> [What is being asked]
Each record, minus any picture, should be returned exactly as written.

*** Block opens ***

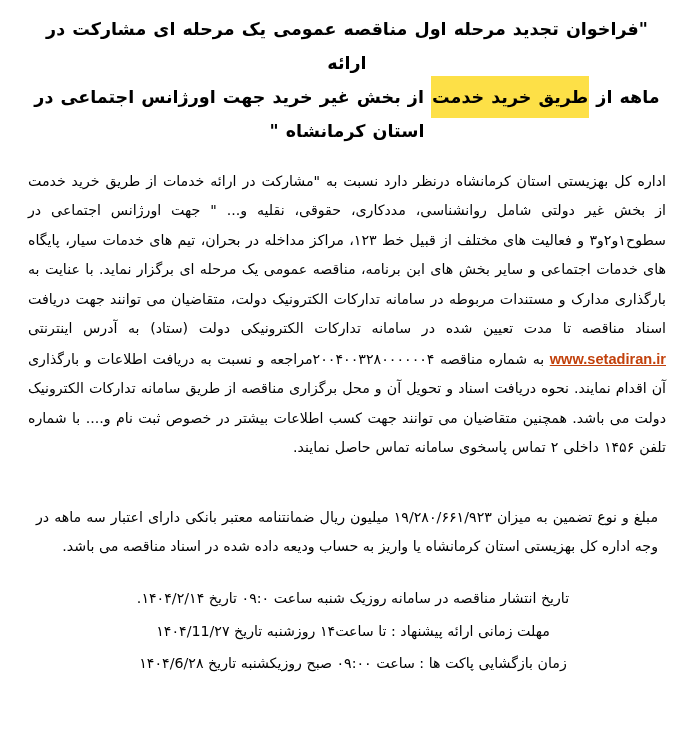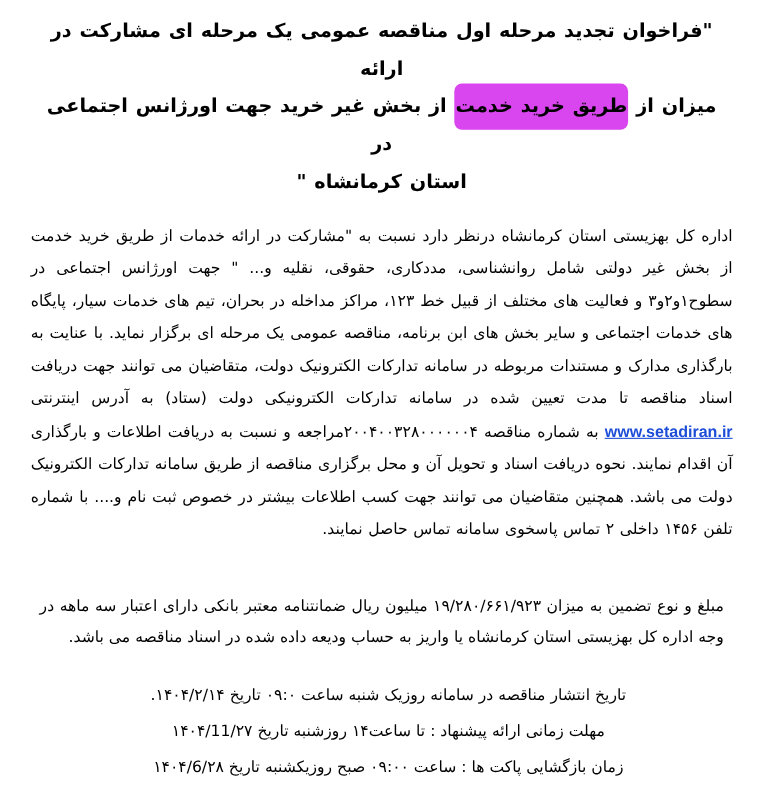--- a/index.html
+++ b/index.html
@@ -39,9 +39,8 @@
     color: #000;
   }
   .hl {
-    background: #d946ef;
+    background: #fde047;
     padding: 11px 1px;
-    border-radius: 7px;
   }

*** Block closes ***

> [Completed exercise]
--- a/index.html
+++ b/index.html
@@ -39,9 +39,8 @@
     color: #000;
   }
   .hl {
-    background: #d946ef;
+    background: #fde047;
     padding: 11px 1px;
-    border-radius: 7px;
   }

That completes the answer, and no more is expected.